Among the lines below, a stretch begins at the one with "bars et clubs" and ends at the one with "данный день управляющий". Repeat that stretch exactly, ends included.
====== DATA FOR THE TASK ======
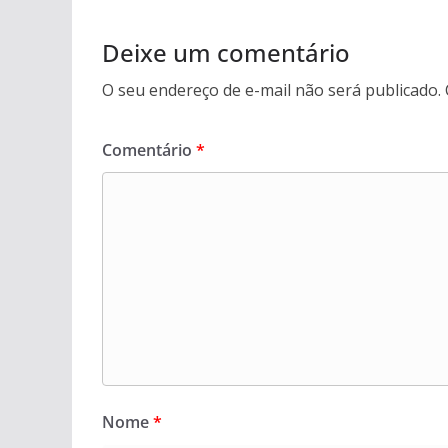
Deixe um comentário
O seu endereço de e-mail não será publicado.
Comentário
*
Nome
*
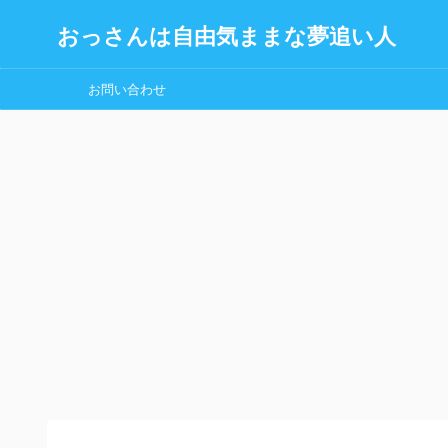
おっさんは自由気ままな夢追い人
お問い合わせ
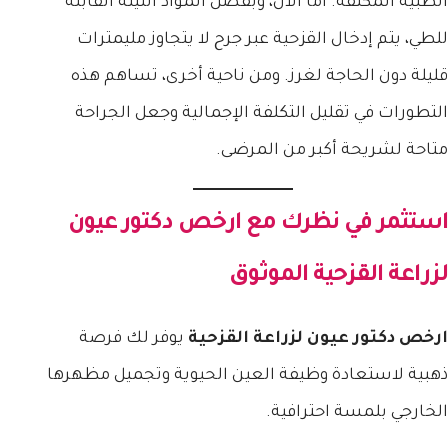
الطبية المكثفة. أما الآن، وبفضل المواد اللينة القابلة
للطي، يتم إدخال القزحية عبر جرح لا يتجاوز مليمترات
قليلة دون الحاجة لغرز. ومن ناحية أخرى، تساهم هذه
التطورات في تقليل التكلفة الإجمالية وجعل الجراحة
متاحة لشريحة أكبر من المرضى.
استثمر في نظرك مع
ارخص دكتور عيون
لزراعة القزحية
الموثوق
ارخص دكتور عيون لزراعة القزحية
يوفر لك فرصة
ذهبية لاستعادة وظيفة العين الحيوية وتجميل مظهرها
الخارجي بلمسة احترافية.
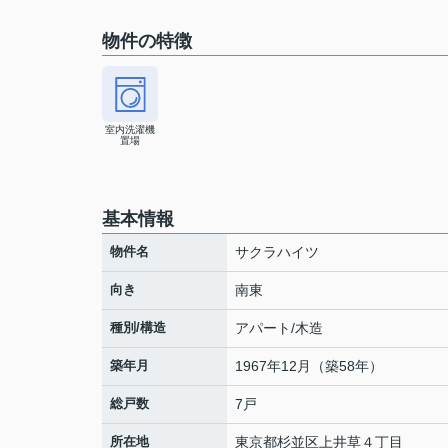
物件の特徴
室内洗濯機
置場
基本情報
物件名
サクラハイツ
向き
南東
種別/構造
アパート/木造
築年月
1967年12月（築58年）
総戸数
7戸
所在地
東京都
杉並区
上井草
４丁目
======
====== DATA FOR THE TASK ======
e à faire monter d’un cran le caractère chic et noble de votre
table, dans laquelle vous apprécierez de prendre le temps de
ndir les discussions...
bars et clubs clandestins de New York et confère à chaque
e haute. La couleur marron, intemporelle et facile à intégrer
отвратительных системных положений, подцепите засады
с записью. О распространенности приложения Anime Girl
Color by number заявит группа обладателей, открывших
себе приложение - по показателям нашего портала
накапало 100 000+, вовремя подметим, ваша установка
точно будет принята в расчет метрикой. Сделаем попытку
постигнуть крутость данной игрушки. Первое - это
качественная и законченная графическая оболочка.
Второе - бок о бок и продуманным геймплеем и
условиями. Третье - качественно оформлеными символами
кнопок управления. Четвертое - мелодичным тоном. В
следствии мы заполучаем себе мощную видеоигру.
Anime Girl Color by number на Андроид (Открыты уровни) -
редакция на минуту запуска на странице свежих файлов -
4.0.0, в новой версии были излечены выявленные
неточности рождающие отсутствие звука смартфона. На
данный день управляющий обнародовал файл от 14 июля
======
====== DATA FOR THE TASK ======
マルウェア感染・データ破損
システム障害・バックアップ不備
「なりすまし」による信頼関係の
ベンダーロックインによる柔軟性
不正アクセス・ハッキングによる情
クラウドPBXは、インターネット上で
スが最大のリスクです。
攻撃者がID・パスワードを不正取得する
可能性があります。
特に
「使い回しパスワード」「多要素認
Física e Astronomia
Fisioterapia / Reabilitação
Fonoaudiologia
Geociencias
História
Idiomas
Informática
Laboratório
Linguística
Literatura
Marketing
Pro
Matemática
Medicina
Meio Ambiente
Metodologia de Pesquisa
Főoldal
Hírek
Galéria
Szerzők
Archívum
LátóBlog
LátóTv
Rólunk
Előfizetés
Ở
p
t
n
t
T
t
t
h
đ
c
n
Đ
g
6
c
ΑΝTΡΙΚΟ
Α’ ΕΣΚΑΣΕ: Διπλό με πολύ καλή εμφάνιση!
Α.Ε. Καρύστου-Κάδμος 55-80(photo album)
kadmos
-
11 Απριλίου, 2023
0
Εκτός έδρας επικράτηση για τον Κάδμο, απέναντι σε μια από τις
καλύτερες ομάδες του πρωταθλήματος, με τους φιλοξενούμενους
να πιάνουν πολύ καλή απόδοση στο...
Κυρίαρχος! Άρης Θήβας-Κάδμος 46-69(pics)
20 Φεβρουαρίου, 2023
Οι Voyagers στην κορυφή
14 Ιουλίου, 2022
======
| RESULT BELOW |
bars et clubs clandestins de New York et confère à chaque
e haute. La couleur marron, intemporelle et facile à intégrer
отвратительных системных положений, подцепите засады
с записью. О распространенности приложения Anime Girl
Color by number заявит группа обладателей, открывших
себе приложение - по показателям нашего портала
накапало 100 000+, вовремя подметим, ваша установка
точно будет принята в расчет метрикой. Сделаем попытку
постигнуть крутость данной игрушки. Первое - это
качественная и законченная графическая оболочка.
Второе - бок о бок и продуманным геймплеем и
условиями. Третье - качественно оформлеными символами
кнопок управления. Четвертое - мелодичным тоном. В
следствии мы заполучаем себе мощную видеоигру.
Anime Girl Color by number на Андроид (Открыты уровни) -
редакция на минуту запуска на странице свежих файлов -
4.0.0, в новой версии были излечены выявленные
неточности рождающие отсутствие звука смартфона. На
данный день управляющий обнародовал файл от 14 июля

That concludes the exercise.